══ Exercise material ══
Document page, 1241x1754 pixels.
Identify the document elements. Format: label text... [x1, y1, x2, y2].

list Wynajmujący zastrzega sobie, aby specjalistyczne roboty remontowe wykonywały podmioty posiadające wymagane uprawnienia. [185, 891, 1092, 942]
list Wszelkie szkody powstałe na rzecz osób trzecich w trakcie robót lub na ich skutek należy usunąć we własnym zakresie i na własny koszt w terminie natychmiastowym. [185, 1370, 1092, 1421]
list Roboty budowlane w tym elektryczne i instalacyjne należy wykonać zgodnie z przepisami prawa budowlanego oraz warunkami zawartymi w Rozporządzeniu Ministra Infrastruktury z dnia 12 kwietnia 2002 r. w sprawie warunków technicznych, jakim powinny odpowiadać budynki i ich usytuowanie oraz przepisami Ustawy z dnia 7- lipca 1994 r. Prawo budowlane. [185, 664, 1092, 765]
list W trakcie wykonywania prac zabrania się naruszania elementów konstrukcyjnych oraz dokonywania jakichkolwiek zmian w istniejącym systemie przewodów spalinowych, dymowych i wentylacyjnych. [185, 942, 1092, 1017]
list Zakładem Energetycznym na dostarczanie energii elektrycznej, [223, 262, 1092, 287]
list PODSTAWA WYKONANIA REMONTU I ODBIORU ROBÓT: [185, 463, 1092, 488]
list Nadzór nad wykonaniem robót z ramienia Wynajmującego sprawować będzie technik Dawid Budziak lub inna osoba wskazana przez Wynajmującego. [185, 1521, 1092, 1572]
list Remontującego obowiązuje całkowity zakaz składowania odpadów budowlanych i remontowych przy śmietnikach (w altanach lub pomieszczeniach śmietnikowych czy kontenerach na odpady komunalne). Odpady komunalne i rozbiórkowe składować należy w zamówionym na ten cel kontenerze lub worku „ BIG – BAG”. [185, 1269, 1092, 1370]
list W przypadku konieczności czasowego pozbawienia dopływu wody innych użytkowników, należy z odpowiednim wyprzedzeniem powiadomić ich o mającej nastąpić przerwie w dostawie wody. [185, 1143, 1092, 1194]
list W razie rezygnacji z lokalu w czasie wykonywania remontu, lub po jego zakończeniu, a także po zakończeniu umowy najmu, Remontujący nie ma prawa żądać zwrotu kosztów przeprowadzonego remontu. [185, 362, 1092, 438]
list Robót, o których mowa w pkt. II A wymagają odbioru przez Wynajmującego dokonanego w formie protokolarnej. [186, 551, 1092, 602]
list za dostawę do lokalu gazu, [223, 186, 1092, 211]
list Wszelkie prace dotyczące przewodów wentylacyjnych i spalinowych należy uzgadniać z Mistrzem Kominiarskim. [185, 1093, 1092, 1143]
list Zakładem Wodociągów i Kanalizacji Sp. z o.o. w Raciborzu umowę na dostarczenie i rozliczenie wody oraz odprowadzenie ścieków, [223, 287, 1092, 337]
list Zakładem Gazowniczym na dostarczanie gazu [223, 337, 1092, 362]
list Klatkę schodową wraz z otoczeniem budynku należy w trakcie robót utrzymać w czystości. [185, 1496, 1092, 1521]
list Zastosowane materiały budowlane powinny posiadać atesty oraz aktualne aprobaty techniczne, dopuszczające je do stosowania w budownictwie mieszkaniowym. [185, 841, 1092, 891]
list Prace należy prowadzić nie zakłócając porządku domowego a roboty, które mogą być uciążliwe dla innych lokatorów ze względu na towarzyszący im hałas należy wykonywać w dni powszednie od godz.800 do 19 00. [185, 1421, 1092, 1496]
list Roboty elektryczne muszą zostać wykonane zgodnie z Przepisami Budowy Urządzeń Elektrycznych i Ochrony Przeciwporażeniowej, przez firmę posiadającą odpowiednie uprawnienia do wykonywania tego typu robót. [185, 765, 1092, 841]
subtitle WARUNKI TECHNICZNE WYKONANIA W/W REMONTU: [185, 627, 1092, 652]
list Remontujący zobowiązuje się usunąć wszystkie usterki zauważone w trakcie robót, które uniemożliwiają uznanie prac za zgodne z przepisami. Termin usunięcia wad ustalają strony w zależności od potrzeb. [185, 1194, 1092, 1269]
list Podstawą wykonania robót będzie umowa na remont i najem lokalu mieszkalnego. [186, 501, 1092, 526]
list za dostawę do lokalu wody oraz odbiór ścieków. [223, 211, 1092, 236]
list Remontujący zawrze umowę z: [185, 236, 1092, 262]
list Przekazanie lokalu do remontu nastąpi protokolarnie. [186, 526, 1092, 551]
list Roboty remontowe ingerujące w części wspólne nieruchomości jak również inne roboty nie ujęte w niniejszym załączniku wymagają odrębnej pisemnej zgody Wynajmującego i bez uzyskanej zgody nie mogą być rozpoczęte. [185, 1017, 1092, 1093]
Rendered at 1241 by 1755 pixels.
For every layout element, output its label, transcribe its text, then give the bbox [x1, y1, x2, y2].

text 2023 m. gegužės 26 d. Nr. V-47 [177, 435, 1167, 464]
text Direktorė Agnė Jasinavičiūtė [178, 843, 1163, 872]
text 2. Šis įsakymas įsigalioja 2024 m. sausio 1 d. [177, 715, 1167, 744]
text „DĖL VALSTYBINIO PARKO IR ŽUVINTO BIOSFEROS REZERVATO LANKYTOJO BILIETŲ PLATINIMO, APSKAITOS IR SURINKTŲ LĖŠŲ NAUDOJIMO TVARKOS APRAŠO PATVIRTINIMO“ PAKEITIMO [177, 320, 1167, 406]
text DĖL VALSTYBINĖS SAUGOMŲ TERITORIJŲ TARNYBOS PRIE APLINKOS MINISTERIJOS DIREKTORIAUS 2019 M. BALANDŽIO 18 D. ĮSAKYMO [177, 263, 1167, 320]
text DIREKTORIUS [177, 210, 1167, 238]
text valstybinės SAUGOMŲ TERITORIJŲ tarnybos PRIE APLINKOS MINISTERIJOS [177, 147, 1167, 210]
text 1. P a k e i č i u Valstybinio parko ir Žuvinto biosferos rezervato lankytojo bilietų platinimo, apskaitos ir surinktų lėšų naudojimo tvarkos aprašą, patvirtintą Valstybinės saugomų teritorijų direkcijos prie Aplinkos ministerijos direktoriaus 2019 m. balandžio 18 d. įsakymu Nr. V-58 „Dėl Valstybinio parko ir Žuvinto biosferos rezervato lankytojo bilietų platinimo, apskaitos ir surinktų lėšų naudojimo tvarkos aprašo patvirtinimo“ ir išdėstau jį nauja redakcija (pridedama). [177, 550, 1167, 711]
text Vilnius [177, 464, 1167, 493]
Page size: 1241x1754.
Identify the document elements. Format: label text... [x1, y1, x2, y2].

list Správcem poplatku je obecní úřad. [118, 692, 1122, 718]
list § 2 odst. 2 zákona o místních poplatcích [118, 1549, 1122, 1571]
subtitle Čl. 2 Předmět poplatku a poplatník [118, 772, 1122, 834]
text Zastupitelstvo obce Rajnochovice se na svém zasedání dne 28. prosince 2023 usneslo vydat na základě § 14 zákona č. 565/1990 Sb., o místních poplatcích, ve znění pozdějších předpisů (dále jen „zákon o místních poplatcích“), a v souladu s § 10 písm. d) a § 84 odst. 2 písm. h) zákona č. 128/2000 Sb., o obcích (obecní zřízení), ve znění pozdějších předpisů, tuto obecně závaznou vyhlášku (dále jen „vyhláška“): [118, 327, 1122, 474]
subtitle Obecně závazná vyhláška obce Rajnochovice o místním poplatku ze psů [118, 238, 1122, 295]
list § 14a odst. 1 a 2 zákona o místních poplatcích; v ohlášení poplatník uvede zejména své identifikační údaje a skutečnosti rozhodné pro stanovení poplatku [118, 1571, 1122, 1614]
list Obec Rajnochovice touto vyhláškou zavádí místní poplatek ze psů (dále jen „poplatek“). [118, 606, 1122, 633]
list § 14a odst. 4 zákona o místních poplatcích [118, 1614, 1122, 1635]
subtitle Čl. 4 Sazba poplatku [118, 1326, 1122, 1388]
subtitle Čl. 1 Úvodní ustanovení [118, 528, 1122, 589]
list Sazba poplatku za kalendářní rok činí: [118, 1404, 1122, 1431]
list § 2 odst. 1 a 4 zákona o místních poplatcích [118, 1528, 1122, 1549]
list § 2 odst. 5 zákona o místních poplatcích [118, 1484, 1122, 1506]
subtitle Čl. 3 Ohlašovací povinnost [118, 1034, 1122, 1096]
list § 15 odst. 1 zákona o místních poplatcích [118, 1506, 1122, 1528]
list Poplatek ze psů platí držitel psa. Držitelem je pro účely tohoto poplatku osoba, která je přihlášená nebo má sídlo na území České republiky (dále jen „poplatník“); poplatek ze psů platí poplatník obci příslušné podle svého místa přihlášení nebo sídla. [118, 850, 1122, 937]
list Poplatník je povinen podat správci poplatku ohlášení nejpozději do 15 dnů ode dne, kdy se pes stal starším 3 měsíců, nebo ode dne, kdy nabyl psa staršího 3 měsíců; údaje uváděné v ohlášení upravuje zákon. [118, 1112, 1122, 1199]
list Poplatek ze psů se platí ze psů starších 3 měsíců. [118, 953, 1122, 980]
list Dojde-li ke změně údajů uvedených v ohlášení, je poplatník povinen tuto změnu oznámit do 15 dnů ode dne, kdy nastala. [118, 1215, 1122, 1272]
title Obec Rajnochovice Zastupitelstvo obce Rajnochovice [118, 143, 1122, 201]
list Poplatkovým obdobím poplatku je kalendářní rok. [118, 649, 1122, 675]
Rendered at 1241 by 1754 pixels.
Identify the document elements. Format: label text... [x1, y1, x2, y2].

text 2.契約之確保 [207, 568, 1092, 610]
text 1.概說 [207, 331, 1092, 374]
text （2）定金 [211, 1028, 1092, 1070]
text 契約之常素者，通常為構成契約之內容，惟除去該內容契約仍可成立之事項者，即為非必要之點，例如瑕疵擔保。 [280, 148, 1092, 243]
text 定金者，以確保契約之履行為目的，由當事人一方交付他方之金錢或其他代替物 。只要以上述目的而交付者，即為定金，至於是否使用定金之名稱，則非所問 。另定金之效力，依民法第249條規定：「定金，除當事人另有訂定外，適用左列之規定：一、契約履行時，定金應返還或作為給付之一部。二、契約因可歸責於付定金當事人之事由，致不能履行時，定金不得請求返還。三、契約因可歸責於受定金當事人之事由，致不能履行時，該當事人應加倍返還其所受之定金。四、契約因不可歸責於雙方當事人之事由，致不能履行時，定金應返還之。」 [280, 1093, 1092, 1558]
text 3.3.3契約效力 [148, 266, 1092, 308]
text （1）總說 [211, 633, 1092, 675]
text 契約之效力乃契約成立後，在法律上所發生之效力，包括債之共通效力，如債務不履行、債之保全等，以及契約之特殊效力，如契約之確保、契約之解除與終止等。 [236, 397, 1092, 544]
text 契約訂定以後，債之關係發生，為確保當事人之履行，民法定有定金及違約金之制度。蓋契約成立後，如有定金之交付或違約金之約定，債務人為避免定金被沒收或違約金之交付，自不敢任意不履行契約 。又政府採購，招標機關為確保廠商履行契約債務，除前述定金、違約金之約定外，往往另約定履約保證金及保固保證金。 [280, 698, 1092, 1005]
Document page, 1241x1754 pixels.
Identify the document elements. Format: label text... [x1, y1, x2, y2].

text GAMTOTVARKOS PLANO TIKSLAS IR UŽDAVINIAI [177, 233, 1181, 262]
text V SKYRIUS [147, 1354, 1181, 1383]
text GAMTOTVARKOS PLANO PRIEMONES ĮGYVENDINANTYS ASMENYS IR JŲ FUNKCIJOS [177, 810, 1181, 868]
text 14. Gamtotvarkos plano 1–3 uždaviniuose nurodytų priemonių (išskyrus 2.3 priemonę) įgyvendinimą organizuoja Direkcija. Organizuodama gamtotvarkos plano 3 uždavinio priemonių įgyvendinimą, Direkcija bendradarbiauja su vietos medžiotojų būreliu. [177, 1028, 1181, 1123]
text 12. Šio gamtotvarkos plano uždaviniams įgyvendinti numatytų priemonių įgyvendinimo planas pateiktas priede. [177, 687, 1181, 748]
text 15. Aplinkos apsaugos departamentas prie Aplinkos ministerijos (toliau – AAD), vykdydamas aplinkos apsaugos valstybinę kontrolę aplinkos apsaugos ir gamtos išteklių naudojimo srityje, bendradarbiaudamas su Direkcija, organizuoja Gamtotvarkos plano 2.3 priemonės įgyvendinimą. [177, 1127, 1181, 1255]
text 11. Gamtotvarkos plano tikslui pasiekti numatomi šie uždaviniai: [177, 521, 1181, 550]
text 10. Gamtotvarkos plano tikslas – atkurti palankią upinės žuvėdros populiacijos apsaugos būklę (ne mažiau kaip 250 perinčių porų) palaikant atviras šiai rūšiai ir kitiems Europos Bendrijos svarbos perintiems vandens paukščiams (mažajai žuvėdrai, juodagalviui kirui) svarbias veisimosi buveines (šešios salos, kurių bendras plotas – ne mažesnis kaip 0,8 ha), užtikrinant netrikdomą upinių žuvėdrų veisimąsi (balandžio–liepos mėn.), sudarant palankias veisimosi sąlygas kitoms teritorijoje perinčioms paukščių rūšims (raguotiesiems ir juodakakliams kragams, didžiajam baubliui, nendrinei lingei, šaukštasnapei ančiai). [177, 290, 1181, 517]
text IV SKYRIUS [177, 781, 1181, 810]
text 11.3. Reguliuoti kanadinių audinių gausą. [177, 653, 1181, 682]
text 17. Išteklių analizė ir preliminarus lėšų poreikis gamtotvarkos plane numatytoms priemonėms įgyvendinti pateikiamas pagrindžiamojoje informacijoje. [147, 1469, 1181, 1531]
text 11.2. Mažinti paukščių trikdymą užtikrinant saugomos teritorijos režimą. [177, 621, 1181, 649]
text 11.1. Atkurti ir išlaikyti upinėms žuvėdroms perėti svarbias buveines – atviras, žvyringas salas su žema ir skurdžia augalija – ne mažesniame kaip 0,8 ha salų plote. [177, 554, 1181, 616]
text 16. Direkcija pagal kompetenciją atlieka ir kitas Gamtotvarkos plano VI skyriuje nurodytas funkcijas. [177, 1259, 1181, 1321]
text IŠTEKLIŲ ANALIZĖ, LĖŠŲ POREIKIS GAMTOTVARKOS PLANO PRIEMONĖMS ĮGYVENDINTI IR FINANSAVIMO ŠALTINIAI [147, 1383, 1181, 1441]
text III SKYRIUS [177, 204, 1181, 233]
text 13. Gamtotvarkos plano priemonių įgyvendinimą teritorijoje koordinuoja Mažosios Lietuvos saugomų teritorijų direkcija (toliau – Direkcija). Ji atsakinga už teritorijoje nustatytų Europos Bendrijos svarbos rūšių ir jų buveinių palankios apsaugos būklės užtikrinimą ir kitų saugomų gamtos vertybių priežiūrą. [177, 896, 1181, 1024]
═══
*Task to complete*. Repeat the lines of these entries starting at the one containing "list Správcem poplatku" and ending at the one containing "list Sazba poplatku", both included.

*Answer in full*.
list Správcem poplatku je obecní úřad. [118, 692, 1122, 718]
list § 2 odst. 2 zákona o místních poplatcích [118, 1549, 1122, 1571]
subtitle Čl. 2 Předmět poplatku a poplatník [118, 772, 1122, 834]
text Zastupitelstvo obce Rajnochovice se na svém zasedání dne 28. prosince 2023 usneslo vydat na základě § 14 zákona č. 565/1990 Sb., o místních poplatcích, ve znění pozdějších předpisů (dále jen „zákon o místních poplatcích“), a v souladu s § 10 písm. d) a § 84 odst. 2 písm. h) zákona č. 128/2000 Sb., o obcích (obecní zřízení), ve znění pozdějších předpisů, tuto obecně závaznou vyhlášku (dále jen „vyhláška“): [118, 327, 1122, 474]
subtitle Obecně závazná vyhláška obce Rajnochovice o místním poplatku ze psů [118, 238, 1122, 295]
list § 14a odst. 1 a 2 zákona o místních poplatcích; v ohlášení poplatník uvede zejména své identifikační údaje a skutečnosti rozhodné pro stanovení poplatku [118, 1571, 1122, 1614]
list Obec Rajnochovice touto vyhláškou zavádí místní poplatek ze psů (dále jen „poplatek“). [118, 606, 1122, 633]
list § 14a odst. 4 zákona o místních poplatcích [118, 1614, 1122, 1635]
subtitle Čl. 4 Sazba poplatku [118, 1326, 1122, 1388]
subtitle Čl. 1 Úvodní ustanovení [118, 528, 1122, 589]
list Sazba poplatku za kalendářní rok činí: [118, 1404, 1122, 1431]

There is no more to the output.